From the entries underneath, give the number of lines holding the word "проводів", without any other words.

* _Collected data entries_:
----

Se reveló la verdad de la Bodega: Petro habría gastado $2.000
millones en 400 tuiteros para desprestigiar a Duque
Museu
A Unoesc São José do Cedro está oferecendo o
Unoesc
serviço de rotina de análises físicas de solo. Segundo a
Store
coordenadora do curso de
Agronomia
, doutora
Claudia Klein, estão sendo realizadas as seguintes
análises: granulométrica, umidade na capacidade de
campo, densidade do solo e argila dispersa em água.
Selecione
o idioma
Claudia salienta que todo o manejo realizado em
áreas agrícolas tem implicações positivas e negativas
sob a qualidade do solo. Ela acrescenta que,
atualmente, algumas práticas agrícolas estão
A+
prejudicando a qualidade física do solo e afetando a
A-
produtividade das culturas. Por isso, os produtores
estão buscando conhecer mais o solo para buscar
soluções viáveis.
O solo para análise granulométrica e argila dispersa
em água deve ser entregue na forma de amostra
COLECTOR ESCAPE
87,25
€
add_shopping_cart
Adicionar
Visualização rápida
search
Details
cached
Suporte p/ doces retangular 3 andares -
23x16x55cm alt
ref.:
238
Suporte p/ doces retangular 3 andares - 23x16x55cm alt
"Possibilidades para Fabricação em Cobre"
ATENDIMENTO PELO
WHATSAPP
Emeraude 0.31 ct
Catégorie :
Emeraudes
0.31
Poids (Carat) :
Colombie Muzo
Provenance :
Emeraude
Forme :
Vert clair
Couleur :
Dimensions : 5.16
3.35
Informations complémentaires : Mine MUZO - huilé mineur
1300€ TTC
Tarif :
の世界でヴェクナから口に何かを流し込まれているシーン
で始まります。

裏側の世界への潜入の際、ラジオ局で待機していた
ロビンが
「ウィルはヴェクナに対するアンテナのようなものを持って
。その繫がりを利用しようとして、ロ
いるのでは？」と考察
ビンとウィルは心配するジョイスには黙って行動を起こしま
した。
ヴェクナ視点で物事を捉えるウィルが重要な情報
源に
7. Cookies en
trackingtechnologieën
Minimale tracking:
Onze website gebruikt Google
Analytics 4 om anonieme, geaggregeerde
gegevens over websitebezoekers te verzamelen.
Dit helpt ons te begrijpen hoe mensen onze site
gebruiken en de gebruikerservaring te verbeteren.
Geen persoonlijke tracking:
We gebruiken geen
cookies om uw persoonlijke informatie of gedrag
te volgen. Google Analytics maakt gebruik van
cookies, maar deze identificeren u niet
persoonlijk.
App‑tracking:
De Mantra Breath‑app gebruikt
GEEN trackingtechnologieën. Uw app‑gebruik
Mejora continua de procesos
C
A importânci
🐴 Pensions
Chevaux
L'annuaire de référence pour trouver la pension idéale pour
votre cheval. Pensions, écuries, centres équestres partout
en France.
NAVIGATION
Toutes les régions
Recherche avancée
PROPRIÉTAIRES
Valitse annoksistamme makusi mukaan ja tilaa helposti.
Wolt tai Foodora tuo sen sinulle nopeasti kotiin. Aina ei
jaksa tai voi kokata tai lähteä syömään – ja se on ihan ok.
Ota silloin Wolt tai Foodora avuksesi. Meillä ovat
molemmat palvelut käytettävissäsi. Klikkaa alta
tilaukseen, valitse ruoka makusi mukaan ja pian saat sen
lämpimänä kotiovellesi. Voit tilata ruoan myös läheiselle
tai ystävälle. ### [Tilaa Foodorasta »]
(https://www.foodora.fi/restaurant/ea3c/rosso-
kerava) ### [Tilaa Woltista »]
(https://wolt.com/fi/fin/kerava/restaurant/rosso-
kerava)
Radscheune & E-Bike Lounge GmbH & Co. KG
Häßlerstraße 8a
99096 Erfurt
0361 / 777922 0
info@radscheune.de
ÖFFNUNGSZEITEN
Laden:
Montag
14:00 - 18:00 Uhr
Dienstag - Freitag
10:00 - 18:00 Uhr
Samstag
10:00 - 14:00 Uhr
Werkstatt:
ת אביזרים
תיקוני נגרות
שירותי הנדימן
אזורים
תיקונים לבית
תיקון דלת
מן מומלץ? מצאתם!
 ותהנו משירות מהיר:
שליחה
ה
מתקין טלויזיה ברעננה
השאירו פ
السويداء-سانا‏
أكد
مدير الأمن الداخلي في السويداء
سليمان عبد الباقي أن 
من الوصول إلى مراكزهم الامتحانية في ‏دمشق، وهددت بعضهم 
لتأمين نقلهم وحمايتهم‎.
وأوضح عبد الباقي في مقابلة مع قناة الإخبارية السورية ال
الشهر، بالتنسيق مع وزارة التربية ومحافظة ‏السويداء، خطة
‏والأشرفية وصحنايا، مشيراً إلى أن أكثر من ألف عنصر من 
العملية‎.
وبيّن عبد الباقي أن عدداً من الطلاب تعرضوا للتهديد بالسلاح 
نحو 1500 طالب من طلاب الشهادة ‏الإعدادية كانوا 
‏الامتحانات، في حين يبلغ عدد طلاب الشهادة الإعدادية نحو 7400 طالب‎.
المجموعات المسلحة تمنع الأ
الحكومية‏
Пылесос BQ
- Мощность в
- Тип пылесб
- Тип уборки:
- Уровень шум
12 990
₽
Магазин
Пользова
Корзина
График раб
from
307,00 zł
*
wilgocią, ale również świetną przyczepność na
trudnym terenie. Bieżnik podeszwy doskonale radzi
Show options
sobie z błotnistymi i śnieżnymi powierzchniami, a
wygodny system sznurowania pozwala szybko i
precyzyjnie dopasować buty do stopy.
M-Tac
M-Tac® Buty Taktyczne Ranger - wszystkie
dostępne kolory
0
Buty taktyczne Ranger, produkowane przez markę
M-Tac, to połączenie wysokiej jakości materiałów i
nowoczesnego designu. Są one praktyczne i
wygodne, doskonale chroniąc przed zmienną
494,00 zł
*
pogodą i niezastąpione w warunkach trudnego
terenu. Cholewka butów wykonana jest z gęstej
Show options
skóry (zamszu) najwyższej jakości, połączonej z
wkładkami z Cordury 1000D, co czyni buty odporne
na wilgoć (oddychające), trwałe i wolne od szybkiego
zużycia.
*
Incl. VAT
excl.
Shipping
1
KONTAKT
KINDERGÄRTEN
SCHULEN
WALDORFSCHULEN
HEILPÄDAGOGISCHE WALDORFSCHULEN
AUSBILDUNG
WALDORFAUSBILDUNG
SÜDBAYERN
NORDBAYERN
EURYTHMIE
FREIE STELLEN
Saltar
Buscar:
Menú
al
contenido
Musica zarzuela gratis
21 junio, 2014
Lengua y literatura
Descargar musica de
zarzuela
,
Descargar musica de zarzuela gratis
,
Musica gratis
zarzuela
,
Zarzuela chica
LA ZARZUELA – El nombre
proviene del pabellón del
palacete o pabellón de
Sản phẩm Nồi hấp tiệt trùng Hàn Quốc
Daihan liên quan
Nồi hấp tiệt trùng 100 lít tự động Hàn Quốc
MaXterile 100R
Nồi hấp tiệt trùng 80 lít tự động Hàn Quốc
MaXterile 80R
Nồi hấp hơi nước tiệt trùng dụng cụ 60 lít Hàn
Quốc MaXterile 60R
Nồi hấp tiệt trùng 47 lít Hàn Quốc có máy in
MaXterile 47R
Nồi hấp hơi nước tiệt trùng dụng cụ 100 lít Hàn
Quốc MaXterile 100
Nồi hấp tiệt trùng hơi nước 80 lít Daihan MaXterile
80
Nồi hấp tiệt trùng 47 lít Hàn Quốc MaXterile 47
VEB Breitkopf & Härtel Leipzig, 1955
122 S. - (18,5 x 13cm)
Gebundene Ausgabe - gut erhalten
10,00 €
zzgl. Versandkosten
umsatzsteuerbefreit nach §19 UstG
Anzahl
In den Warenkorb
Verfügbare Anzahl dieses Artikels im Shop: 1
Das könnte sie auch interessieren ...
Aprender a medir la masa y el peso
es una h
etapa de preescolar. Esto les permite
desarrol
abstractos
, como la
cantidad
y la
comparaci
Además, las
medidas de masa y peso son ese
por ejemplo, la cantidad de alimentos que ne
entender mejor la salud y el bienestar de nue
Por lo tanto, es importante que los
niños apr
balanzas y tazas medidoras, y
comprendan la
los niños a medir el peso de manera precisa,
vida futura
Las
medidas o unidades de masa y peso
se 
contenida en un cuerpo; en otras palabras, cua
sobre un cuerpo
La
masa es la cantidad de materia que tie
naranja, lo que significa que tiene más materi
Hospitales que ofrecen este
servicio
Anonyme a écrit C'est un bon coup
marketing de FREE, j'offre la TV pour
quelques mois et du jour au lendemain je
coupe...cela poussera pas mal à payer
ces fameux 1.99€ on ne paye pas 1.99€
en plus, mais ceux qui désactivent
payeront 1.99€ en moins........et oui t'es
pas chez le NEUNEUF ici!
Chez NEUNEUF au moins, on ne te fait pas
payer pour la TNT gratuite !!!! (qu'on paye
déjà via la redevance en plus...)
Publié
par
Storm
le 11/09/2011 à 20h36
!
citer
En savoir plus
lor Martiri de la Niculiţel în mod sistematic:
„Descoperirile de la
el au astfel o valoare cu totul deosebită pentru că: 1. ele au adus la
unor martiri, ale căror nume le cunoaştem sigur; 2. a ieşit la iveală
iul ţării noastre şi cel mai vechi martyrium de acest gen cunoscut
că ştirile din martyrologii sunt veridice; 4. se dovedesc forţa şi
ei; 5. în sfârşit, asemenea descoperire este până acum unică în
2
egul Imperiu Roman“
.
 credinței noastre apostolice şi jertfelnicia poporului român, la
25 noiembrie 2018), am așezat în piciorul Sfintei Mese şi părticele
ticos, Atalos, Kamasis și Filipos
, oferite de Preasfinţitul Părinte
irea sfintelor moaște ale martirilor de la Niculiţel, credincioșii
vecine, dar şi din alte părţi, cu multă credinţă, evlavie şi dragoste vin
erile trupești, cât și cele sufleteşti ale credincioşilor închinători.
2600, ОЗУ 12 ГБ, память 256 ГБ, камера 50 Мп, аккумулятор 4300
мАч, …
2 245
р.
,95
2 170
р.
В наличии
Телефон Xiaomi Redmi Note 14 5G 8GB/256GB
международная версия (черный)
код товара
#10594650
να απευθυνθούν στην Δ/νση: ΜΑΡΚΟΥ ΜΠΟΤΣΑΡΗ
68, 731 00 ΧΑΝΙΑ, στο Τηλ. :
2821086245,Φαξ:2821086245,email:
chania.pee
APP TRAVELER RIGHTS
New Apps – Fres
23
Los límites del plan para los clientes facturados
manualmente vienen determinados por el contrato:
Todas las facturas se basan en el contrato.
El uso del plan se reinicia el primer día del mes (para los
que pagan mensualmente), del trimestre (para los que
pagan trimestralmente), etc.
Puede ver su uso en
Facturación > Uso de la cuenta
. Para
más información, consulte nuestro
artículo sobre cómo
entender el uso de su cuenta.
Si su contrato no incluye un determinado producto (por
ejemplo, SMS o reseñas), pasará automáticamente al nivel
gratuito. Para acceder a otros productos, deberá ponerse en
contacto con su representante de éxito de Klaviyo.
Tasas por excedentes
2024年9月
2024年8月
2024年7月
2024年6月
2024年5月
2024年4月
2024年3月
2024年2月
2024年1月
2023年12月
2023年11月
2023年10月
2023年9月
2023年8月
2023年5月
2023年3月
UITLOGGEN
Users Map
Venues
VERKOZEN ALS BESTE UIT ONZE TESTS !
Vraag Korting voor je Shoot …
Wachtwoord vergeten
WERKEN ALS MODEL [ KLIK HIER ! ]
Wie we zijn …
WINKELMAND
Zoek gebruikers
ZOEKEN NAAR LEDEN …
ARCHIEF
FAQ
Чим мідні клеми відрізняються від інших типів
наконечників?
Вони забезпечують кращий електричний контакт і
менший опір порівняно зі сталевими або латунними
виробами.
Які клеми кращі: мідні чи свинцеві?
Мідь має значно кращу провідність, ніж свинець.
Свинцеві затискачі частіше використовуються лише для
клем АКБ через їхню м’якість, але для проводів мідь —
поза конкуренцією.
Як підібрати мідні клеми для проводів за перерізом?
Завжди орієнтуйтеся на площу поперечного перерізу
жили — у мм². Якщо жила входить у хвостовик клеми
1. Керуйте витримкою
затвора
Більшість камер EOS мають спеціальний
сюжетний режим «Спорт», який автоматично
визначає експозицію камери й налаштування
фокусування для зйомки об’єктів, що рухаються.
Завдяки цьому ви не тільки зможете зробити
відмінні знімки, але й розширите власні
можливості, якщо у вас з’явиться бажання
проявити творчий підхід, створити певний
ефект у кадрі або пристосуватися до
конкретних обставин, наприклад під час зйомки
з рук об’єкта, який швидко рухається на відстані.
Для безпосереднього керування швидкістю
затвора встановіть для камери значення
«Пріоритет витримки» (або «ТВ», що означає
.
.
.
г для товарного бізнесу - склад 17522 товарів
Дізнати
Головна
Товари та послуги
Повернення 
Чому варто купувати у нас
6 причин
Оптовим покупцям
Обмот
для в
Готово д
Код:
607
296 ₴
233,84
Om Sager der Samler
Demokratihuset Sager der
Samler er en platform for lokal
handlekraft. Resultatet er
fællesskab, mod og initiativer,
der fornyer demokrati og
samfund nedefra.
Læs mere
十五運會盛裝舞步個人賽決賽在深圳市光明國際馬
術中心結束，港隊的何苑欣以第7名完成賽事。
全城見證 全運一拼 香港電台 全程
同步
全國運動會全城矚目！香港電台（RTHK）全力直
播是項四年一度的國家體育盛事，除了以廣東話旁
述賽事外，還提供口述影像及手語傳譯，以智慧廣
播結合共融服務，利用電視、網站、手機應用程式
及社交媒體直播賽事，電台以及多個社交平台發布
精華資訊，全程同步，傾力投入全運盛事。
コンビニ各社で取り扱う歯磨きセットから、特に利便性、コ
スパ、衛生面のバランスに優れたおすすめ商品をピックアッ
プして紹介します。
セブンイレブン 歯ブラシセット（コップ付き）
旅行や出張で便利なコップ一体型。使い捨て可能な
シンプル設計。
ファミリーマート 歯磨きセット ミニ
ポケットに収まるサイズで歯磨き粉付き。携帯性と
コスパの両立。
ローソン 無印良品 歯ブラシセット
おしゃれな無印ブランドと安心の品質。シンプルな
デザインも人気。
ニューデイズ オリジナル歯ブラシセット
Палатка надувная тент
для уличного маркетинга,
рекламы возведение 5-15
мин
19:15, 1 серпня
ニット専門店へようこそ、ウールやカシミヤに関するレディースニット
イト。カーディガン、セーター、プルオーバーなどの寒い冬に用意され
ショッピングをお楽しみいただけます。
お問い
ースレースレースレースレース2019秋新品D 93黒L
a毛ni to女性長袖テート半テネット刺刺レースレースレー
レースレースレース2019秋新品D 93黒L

----

* _Result of this exercise_: 2